| Study material |
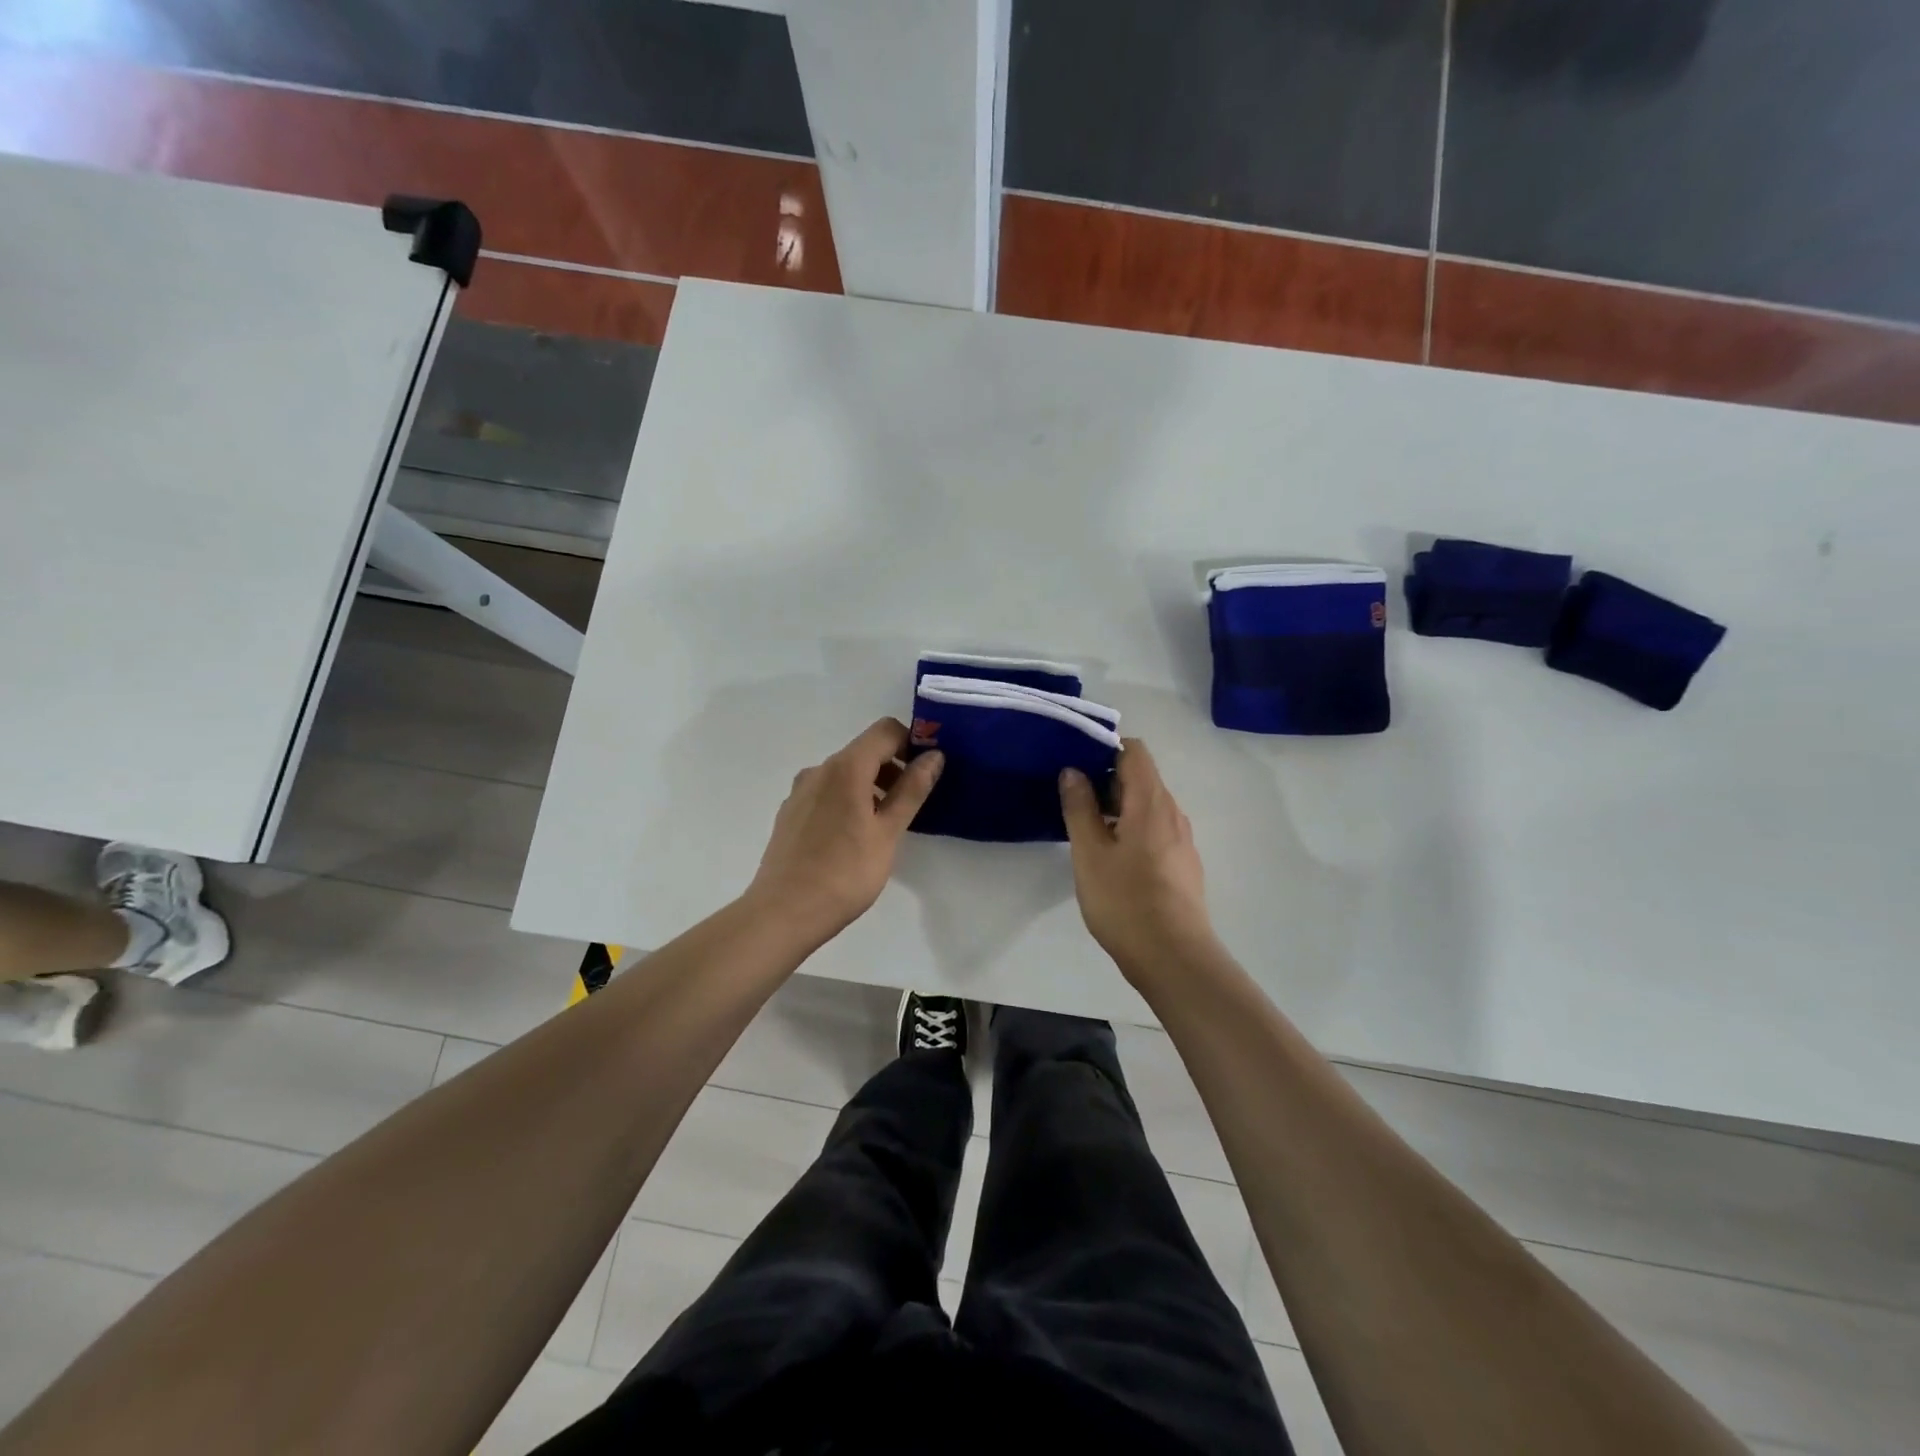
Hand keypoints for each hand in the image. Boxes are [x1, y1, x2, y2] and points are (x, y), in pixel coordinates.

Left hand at [745, 719, 943, 942]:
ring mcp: (800, 791)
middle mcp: (819, 770)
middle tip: (911, 805)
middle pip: (864, 751)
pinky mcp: (790, 813)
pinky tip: (852, 839)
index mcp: (846, 768)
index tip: (926, 772)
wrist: (783, 913)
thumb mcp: (888, 832)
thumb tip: (934, 756)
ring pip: (845, 774)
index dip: (911, 743)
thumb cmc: (845, 873)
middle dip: (893, 768)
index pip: (886, 730)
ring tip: (884, 827)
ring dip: (871, 787)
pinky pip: (827, 793)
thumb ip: (912, 790)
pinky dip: (848, 801)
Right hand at [1060, 739, 1217, 978]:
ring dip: (1117, 807)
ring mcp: (1182, 840)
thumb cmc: (1125, 901)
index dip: (1105, 748)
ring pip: (1147, 806)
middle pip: (1141, 778)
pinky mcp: (1182, 864)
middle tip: (1071, 798)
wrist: (1174, 958)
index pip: (1134, 751)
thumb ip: (1080, 808)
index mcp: (1151, 802)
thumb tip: (1073, 771)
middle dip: (1106, 780)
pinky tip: (1110, 857)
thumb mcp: (1089, 853)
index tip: (1075, 762)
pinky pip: (1155, 830)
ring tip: (1085, 828)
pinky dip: (1131, 829)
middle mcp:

| What you are asked to do |
Copy out, word for word, the part of the entries above that begins at the line with "pinky mcp: (790, 813)" and ends at the line with "index dip: (1105, 748)", including both.

| Task output |
pinky mcp: (790, 813)
pinky tip: (852, 839)
index mcp: (846, 768)
index tip: (926, 772)
wrist: (783, 913)
thumb mcp: (888, 832)
thumb tip: (934, 756)
ring pip: (845, 774)
index dip: (911, 743)
thumb cmc: (845, 873)
middle dip: (893, 768)
index pip: (886, 730)
ring tip: (884, 827)
ring dip: (871, 787)
pinky pip: (827, 793)
thumb ip: (912, 790)
pinky dip: (848, 801)
Right hand at [1060, 739, 1217, 978]:
ring dip: (1117, 807)
ring mcp: (1182, 840)
thumb cmc: (1125, 901)
index dip: (1105, 748)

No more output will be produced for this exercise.